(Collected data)
---
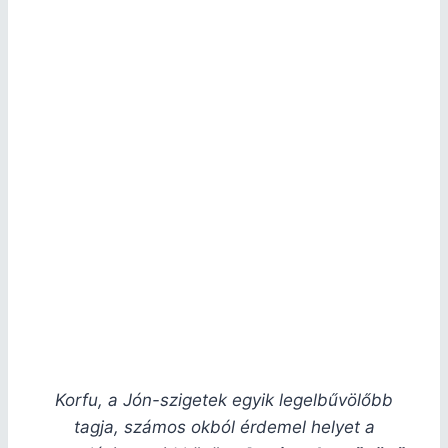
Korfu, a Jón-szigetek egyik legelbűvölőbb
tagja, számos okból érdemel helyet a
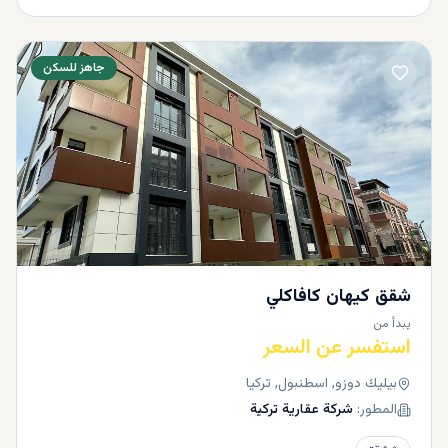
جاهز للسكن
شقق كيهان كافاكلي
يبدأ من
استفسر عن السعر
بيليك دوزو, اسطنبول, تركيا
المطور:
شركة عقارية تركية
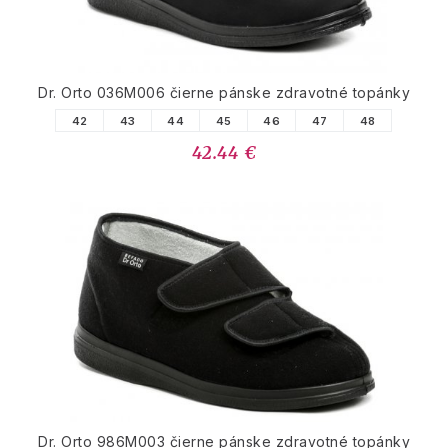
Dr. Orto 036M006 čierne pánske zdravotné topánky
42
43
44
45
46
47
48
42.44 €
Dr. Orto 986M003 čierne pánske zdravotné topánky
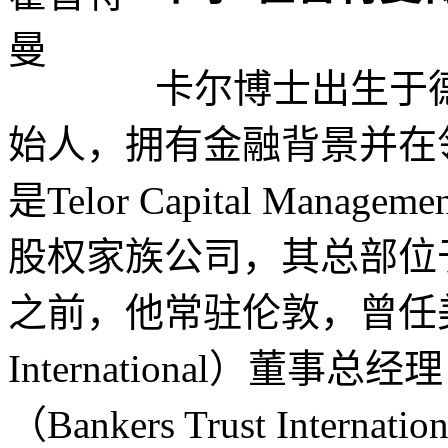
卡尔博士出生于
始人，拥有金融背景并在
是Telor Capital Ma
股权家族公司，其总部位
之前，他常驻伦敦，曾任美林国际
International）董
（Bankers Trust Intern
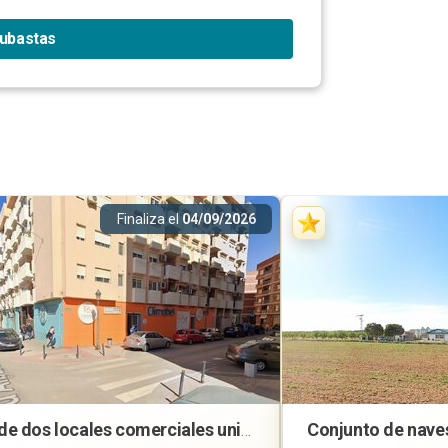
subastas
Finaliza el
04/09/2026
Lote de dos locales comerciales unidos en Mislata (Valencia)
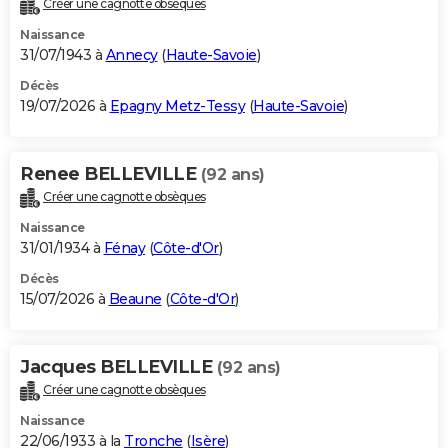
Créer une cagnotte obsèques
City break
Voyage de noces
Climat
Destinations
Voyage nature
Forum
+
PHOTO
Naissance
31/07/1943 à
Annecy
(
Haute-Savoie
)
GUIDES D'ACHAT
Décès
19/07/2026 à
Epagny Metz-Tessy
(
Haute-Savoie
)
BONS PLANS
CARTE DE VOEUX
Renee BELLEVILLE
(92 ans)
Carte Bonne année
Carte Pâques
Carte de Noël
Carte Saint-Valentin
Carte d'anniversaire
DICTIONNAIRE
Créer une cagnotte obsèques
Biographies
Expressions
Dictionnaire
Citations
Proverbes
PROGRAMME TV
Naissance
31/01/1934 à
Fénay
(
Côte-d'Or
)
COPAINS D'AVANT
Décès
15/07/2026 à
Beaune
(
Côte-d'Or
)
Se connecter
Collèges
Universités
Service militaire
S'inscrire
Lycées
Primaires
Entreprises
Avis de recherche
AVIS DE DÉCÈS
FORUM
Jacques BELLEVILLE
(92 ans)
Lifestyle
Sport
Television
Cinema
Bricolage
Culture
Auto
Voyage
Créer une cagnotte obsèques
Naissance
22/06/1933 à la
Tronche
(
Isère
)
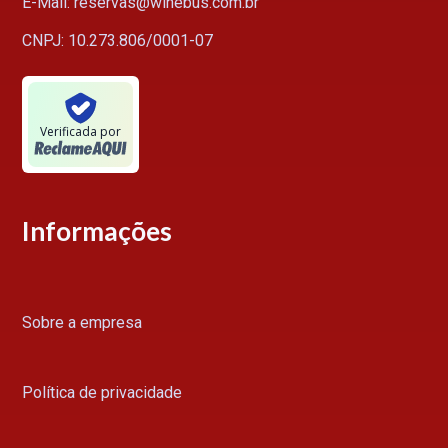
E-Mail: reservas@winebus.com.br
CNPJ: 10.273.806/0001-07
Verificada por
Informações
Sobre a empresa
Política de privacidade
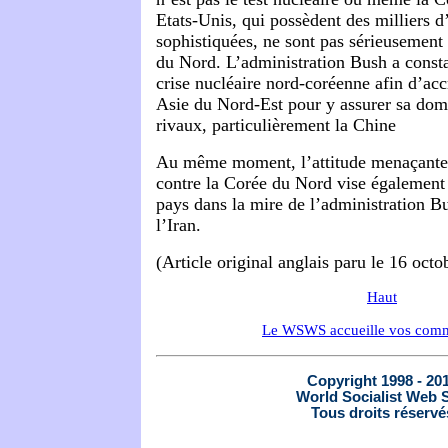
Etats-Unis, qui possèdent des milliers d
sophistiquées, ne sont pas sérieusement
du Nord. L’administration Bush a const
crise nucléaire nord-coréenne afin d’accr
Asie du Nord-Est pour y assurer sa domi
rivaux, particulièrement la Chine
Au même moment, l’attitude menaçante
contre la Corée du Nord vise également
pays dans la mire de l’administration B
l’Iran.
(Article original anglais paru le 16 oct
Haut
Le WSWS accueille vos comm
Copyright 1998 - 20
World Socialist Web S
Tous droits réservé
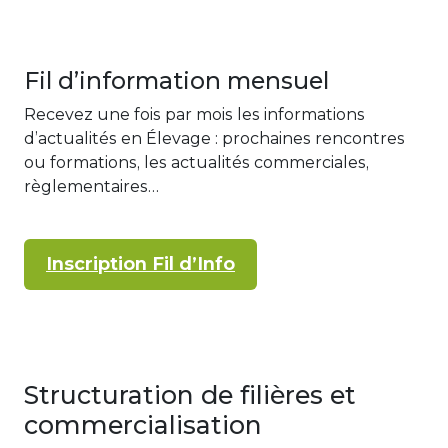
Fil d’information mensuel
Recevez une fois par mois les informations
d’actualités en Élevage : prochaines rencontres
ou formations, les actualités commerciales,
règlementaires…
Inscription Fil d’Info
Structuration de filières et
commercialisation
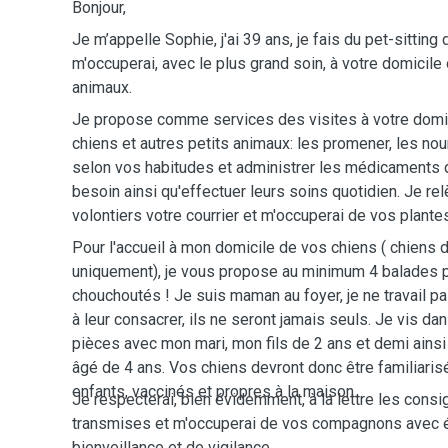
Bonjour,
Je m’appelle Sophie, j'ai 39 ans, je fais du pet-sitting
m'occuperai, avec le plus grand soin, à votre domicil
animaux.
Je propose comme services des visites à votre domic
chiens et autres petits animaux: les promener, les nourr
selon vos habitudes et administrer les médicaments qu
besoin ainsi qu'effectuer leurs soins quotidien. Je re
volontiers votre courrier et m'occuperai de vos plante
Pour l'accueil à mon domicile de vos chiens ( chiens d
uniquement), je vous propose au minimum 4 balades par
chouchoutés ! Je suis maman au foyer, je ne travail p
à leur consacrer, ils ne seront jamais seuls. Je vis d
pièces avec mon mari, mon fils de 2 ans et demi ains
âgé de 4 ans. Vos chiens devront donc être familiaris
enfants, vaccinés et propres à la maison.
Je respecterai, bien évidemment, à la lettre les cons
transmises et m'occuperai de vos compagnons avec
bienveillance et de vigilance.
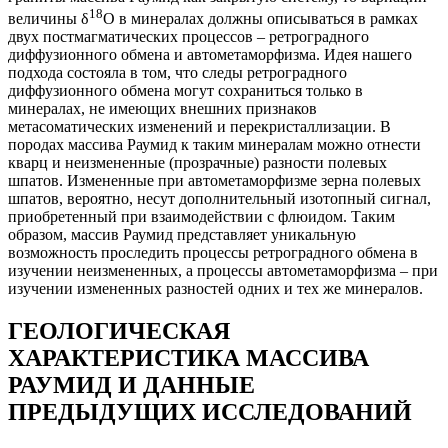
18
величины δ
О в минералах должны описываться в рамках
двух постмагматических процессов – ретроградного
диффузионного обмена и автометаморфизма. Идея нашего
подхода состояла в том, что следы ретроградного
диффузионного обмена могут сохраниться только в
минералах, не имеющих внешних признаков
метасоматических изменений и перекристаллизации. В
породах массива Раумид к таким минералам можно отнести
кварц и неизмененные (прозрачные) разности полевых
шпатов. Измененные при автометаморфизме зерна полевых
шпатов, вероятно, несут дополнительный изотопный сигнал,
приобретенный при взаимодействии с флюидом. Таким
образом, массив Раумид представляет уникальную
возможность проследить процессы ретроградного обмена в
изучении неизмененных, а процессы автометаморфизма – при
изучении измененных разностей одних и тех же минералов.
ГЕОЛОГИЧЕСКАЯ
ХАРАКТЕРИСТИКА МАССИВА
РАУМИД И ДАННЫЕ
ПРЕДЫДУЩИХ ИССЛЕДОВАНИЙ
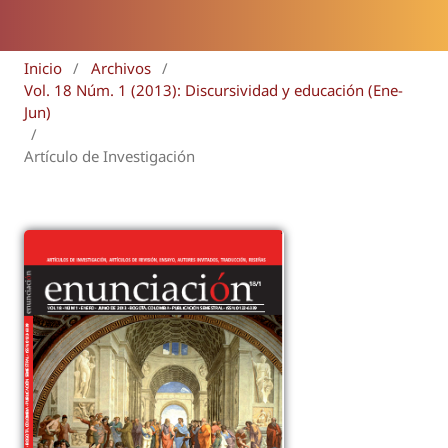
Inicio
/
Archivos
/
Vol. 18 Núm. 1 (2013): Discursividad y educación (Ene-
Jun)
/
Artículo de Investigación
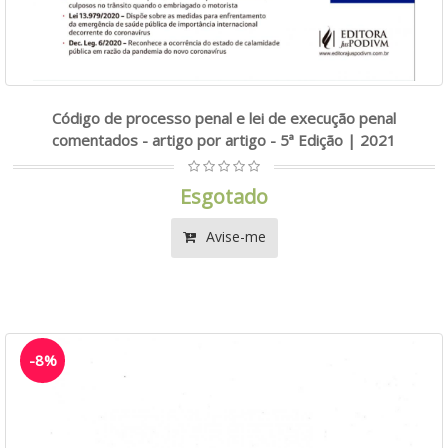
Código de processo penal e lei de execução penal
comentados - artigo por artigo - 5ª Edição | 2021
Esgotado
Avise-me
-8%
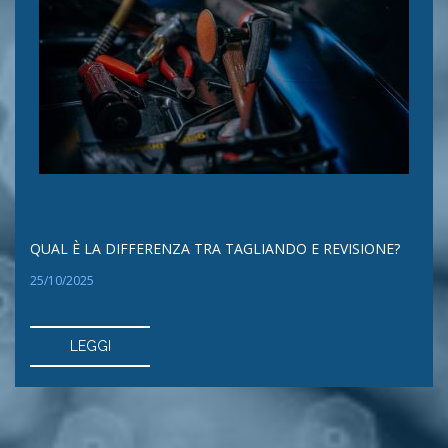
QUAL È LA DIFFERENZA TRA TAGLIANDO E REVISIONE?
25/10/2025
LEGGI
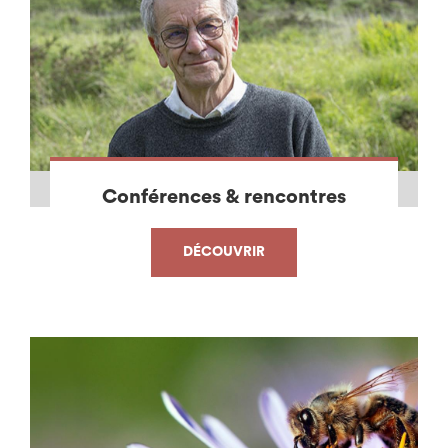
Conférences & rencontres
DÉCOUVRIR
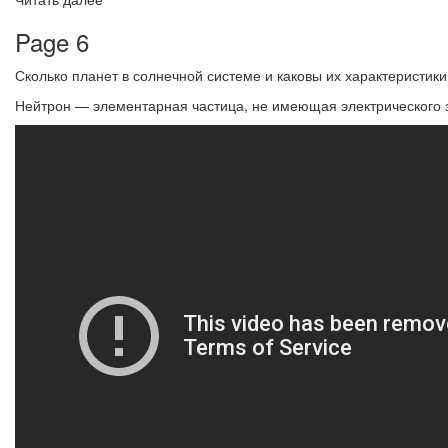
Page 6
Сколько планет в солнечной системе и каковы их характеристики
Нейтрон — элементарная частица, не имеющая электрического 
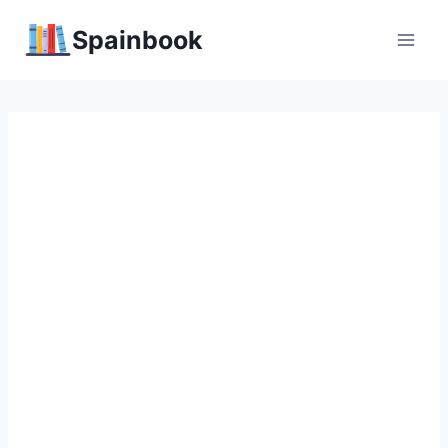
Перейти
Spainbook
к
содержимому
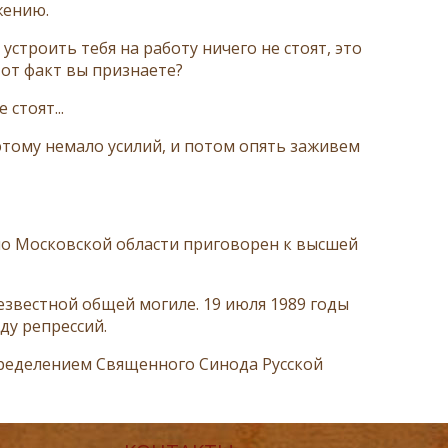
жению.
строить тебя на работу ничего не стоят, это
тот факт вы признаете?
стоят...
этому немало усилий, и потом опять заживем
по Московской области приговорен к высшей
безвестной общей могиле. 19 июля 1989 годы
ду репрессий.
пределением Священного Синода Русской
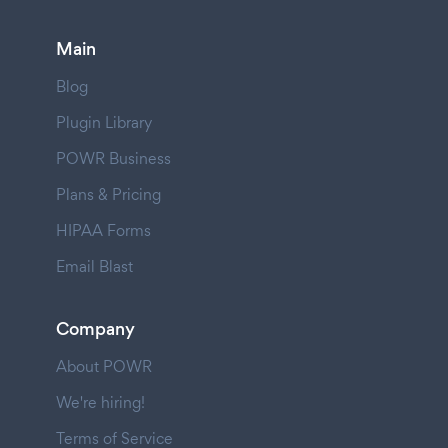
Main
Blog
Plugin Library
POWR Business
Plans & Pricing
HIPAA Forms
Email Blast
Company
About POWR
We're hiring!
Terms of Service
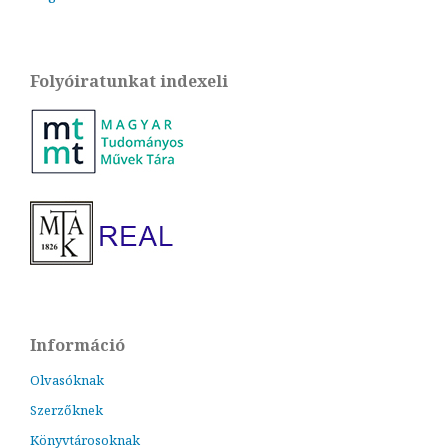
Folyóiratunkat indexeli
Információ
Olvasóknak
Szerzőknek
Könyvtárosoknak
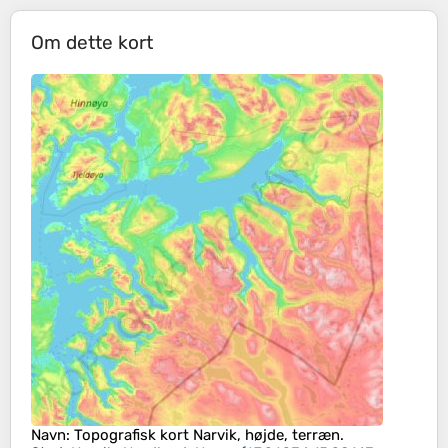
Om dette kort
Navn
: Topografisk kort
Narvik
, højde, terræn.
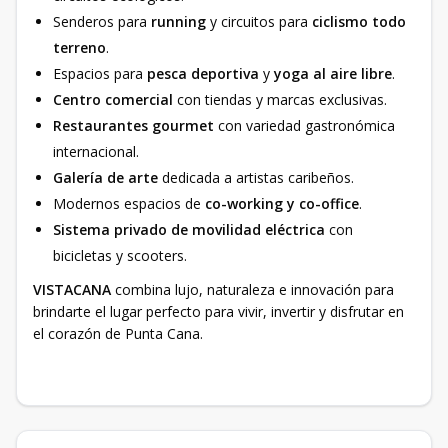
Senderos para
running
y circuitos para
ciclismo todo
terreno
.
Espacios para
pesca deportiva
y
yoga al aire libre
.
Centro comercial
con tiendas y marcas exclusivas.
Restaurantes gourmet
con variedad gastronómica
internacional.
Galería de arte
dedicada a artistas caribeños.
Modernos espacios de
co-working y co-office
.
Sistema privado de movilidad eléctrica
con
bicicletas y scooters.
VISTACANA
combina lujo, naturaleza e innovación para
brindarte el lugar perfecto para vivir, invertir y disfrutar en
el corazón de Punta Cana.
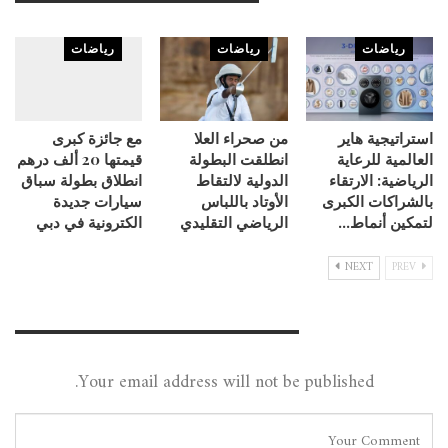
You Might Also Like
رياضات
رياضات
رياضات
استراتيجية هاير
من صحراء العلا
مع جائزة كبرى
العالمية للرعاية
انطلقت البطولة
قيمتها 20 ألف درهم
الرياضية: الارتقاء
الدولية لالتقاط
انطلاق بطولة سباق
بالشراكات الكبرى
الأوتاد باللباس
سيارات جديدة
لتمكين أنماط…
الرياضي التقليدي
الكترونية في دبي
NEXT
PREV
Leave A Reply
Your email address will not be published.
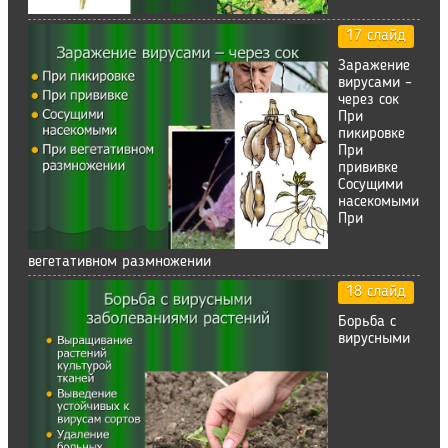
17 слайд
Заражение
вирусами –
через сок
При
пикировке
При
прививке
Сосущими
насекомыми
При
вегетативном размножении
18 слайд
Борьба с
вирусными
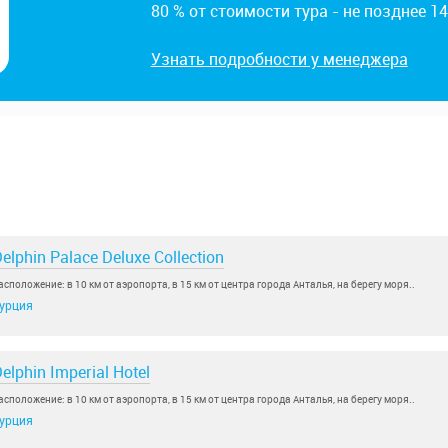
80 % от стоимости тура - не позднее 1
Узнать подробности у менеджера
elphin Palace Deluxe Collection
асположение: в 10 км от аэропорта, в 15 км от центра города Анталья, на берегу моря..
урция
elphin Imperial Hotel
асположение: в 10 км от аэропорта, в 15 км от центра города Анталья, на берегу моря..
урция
---
§ **Task details**: Identify every line in the material above that contains the string "минералах", and copy each of those lines in full.

§ **Written reply**:
О в минералах должны описываться в рамках
минералах, не имеющих внешних признаков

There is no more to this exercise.